Exercise requirements: Copy the records word for word, starting at the line that contains "What is the label" and stopping after the line that contains "What is the sum of all values?". Leave the pictures out of your copy.

Dataset excerpts:
-*-

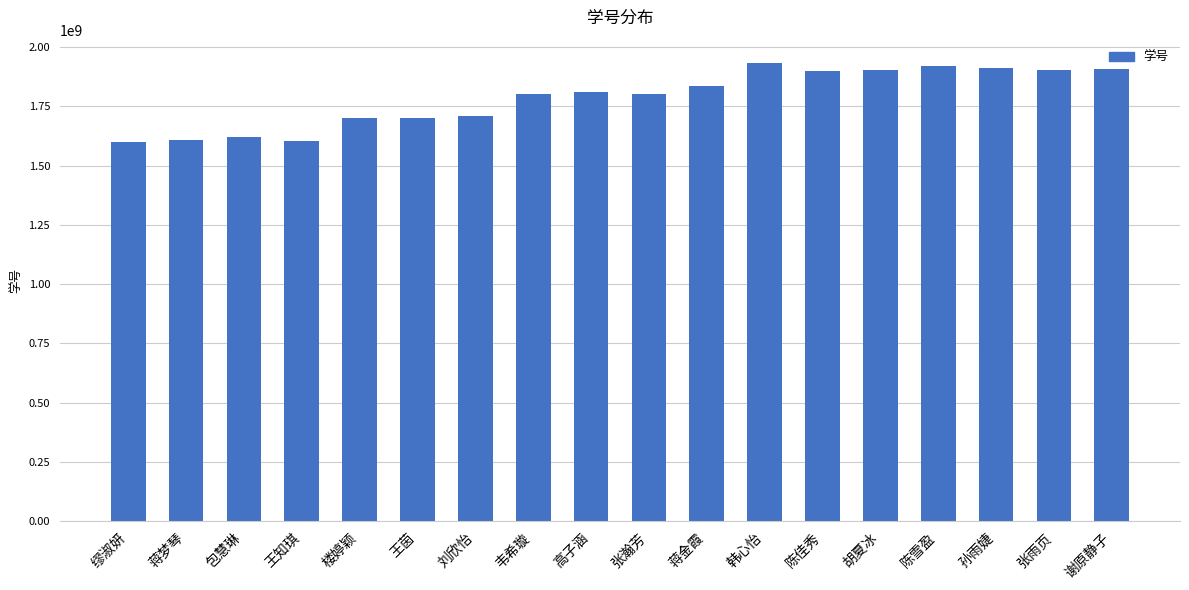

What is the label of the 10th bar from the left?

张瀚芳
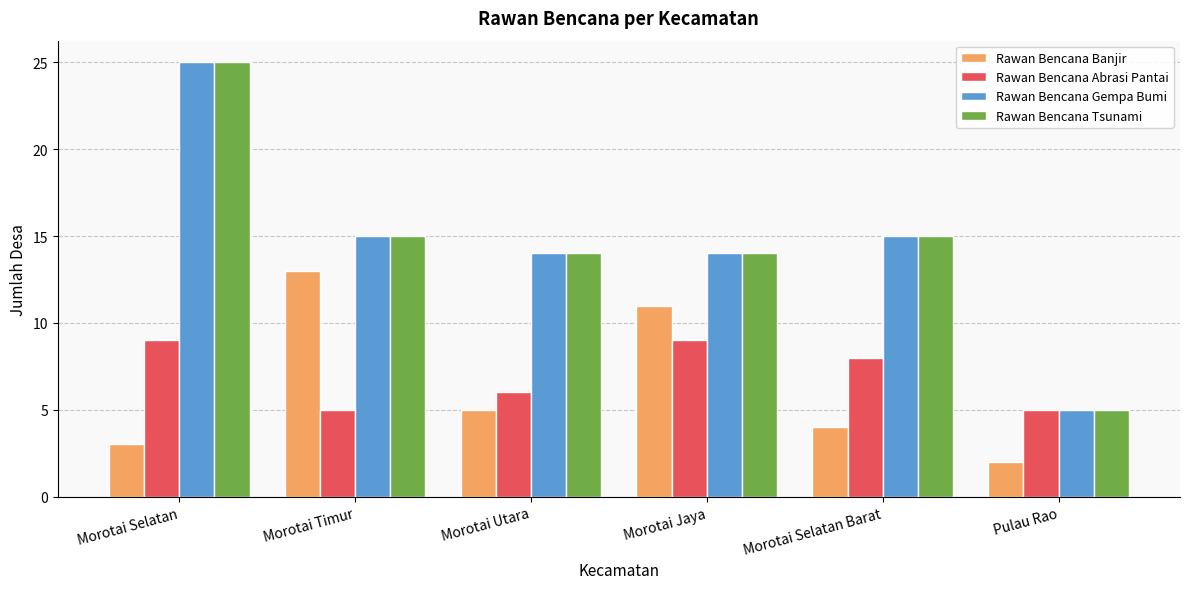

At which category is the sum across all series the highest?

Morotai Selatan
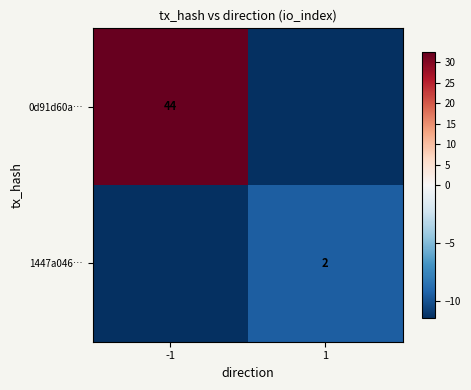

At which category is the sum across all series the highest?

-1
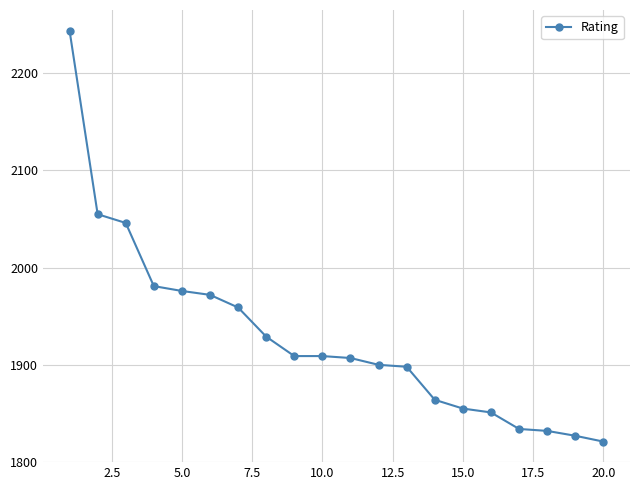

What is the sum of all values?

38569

-*-

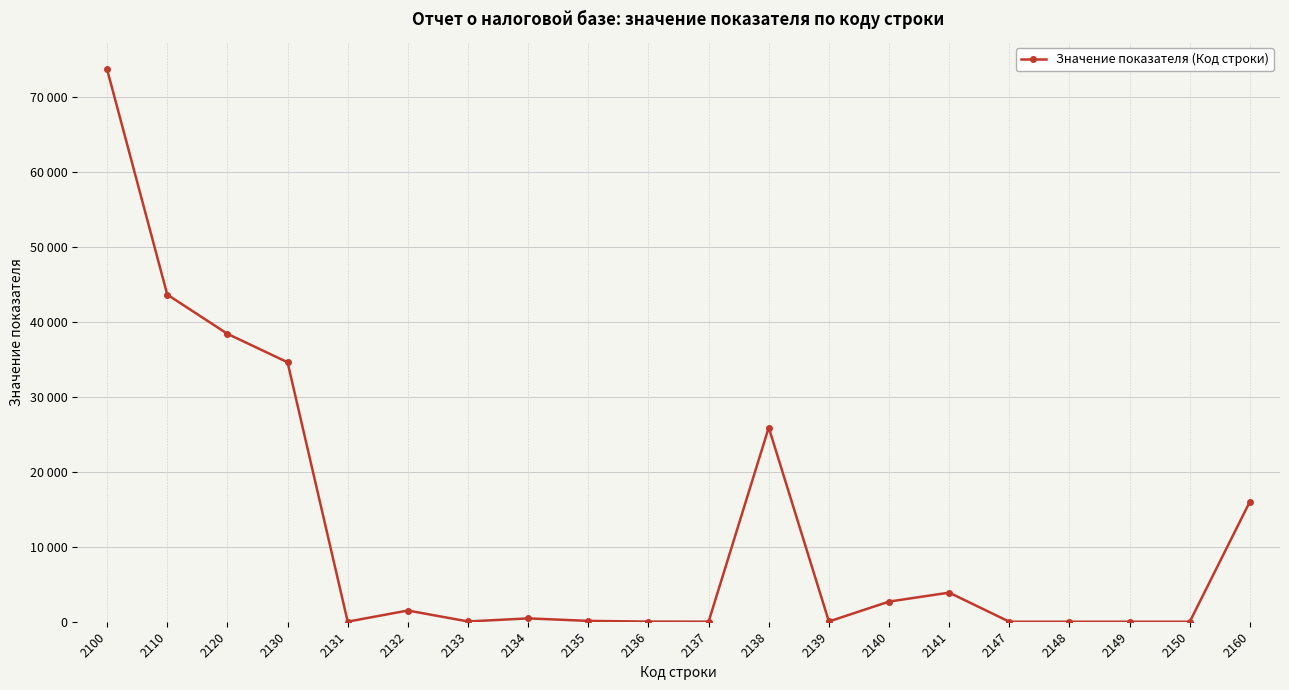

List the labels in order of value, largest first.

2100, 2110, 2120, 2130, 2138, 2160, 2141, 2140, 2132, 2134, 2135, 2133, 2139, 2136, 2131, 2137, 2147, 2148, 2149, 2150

-*-

Written answer:
What is the label of the 10th bar from the left?

张瀚芳

At which category is the sum across all series the highest?

Morotai Selatan

At which category is the sum across all series the highest?

-1

What is the sum of all values?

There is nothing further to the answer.